El momento político es hoy, sin duda, reaccionario; Trump es el que mueve primero, y todos los demás actores deben acomodar su respuesta. Pero creer que eso es para siempre, que las contradicciones no se acumulan, que el movimiento de masas va a permanecer sordo, mudo y quieto ante las tremendas olas que sacuden el barco y la impericia –o locura– del capitán y los demás oficialistas es no entender en qué mundo estamos y, sobre todo, a qué mundo vamos. En China, como en EEUU, en Europa y en todas partes, a un costado de los grandes espectáculos geopolíticos que ocupan todas las miradas de medios y analistas, la lucha de clases sigue su trabajo de zapa.

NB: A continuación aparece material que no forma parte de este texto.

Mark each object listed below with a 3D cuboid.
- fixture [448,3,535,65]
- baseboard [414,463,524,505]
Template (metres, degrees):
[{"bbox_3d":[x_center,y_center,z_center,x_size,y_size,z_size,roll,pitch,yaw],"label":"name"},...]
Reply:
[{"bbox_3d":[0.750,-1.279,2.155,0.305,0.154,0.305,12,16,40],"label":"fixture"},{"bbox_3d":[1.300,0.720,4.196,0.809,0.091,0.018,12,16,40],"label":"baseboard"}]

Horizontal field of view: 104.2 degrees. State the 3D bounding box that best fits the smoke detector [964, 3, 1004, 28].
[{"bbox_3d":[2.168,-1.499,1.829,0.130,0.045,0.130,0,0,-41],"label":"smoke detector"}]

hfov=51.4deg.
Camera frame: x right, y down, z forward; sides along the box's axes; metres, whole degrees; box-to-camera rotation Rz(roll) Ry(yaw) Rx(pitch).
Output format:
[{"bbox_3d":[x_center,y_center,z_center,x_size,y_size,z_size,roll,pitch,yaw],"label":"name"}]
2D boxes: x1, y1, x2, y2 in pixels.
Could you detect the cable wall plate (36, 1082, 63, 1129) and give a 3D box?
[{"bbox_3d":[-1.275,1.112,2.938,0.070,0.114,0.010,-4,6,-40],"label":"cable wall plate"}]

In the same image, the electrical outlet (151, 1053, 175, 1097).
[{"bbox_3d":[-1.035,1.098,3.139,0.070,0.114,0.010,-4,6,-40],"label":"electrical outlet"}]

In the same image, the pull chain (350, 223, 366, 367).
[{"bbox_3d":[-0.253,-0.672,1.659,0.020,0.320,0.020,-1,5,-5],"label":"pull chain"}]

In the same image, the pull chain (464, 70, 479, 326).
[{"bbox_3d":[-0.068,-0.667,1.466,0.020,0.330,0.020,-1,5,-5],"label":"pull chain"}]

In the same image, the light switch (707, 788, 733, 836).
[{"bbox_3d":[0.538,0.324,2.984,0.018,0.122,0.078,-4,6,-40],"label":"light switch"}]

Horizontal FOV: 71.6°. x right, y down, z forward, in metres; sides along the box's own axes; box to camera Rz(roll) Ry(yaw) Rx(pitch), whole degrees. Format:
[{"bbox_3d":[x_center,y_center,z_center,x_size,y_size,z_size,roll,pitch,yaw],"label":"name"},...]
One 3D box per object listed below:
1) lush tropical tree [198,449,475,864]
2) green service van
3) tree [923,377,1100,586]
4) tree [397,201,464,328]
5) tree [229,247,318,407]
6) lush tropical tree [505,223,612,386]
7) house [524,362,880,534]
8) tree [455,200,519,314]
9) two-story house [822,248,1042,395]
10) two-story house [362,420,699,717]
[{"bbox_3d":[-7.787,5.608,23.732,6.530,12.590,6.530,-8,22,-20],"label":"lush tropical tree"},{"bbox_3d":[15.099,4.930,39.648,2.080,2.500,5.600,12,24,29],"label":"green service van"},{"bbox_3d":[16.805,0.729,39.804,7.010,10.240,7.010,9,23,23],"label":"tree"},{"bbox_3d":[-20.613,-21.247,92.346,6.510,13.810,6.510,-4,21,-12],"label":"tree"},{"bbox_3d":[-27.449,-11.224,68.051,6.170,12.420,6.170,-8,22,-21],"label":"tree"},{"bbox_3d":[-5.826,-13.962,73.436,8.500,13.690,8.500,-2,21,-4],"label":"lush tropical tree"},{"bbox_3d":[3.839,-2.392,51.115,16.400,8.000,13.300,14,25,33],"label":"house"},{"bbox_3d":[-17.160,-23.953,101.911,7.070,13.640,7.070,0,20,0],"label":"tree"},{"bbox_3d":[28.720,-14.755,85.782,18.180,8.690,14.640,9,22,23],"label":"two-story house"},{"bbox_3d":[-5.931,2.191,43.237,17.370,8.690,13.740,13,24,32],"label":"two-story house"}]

Ni la economía, ni la política, ni la dinámica social globales habilitan un escenario de cambios graduales; por el contrario, los mismos “dueños del mundo” que se dan cita en Davos esperan y temen un horizonte de convulsiones a todo nivel. Que se cuiden quienes sólo registran las negociaciones entre bambalinas y los gestos estridentes para los medios. No sea cosa que, más pronto que tarde, quienes ocupen el centro del escenario ya no sean los figurones de la política imperialista, sino otros actores mucho más multitudinarios, anónimos e impacientes. Porque hoy todos miran a los Estados nacionales, a sus relaciones recíprocas, a sus complejos científico-militares. Pero en un mañana no necesariamente lejano, la vista –¡y el cuerpo!– pueden estar en profundas conflagraciones sociales. Ésa es la fundada apuesta de quienes peleamos por la causa anticapitalista y socialista en este ya muy atribulado siglo XXI.


[1] Veamos una manera brutal pero realista de plantear el problema: “Para cualquier presidente de EEUU se alza la pregunta: ¿sacrificaría Los Ángeles para vengar Seúl? Y sus enemigos ¿creen que lo haría?” (“The new nuclear threat”, TE 9410, 17-8-24).